Stored data
══════

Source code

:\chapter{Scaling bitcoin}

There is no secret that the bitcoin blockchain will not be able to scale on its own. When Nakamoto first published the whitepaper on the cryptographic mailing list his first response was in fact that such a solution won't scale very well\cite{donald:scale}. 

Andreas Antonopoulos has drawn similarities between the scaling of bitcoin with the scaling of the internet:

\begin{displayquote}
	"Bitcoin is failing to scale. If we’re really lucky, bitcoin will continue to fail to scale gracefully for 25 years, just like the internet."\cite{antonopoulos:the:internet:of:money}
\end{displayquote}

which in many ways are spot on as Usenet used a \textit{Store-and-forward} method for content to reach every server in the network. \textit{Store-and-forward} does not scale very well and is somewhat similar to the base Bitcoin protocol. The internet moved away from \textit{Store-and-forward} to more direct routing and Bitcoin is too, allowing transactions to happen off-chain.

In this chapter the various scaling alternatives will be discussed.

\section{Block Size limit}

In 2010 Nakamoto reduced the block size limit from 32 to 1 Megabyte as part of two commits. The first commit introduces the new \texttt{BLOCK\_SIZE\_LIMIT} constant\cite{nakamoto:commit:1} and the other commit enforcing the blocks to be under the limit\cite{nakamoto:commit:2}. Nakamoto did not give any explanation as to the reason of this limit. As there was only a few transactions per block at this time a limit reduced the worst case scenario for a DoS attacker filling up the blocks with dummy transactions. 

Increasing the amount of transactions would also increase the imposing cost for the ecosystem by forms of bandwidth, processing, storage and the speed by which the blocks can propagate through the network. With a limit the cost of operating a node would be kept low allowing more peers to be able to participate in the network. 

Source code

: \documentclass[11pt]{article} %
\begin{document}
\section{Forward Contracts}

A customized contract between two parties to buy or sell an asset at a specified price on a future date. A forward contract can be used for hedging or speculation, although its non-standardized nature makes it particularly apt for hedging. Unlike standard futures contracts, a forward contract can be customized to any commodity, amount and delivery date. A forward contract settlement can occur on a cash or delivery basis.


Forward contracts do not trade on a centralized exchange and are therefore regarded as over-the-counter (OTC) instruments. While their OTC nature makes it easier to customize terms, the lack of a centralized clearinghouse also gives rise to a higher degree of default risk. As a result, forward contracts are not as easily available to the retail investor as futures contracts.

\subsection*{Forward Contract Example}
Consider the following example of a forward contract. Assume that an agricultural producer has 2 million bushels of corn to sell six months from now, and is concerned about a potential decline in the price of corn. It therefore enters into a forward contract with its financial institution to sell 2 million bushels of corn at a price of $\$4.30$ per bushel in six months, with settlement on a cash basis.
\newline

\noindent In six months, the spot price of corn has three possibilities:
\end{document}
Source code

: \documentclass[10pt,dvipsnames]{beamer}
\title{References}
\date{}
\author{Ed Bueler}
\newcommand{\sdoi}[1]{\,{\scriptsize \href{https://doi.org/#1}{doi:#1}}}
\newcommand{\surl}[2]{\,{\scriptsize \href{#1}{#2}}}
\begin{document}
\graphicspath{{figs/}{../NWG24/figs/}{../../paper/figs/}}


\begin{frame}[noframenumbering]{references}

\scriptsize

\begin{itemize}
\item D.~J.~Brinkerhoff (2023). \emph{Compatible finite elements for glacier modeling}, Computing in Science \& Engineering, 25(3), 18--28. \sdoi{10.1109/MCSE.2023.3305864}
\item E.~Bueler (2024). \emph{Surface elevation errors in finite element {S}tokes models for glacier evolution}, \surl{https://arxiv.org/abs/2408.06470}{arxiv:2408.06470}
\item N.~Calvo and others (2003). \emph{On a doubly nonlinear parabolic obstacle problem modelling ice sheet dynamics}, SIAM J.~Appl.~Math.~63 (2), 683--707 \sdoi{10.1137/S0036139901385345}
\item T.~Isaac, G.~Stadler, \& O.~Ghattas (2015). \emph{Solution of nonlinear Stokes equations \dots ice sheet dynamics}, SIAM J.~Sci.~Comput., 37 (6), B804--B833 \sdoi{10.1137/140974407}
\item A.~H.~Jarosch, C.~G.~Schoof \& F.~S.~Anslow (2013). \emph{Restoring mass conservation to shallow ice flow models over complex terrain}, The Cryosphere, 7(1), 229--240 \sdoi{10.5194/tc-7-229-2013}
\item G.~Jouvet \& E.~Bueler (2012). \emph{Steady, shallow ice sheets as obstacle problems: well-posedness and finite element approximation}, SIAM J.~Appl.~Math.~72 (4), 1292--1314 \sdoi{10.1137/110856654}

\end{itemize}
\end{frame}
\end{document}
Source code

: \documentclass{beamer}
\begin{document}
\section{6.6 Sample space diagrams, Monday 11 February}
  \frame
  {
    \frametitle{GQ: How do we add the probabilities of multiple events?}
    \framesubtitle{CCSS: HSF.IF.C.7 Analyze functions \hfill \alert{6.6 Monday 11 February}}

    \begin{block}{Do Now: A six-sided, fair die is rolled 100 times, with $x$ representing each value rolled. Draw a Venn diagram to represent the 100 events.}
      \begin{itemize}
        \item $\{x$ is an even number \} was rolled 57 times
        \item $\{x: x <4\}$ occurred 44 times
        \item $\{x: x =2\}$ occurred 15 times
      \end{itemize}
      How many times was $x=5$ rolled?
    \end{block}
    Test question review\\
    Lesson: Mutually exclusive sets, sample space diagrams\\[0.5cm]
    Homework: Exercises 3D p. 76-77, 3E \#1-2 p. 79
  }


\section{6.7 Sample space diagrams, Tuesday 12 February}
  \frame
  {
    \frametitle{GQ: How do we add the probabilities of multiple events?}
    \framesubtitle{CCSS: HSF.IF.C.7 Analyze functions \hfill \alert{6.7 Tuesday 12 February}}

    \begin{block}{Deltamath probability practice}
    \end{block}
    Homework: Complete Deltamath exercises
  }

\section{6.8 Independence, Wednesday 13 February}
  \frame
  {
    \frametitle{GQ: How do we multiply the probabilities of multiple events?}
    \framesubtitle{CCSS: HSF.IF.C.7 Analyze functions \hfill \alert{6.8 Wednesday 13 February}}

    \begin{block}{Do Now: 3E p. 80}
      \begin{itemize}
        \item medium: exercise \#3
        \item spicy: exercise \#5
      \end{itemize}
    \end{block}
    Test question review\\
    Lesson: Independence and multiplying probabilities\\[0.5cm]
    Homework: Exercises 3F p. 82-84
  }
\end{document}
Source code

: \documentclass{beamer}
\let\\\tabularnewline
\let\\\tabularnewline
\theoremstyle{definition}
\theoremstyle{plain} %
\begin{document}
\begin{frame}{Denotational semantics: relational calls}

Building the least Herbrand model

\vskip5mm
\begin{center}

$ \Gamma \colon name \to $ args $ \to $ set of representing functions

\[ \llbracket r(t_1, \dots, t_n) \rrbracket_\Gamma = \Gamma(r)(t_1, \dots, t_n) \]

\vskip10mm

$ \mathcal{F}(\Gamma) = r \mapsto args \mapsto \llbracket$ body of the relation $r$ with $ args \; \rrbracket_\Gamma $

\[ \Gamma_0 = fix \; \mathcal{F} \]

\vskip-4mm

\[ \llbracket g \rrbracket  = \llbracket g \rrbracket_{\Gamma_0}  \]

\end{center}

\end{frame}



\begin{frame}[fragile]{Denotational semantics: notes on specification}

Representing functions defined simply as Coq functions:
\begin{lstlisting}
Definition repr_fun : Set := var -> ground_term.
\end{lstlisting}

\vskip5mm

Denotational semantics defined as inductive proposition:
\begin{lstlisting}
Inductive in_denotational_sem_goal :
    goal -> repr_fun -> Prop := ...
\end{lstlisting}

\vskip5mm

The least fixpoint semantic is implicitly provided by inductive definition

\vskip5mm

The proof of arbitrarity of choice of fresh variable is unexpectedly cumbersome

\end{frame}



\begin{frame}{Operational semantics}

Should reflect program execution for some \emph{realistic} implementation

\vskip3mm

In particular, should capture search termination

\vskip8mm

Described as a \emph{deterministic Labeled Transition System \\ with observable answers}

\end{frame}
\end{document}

══════

* _Work to complete_
Using the records above, report each line with the string "scriptsize".

* _Completed task_
\newcommand{\sdoi}[1]{\,{\scriptsize \href{https://doi.org/#1}{doi:#1}}}
\newcommand{\surl}[2]{\,{\scriptsize \href{#1}{#2}}}
\scriptsize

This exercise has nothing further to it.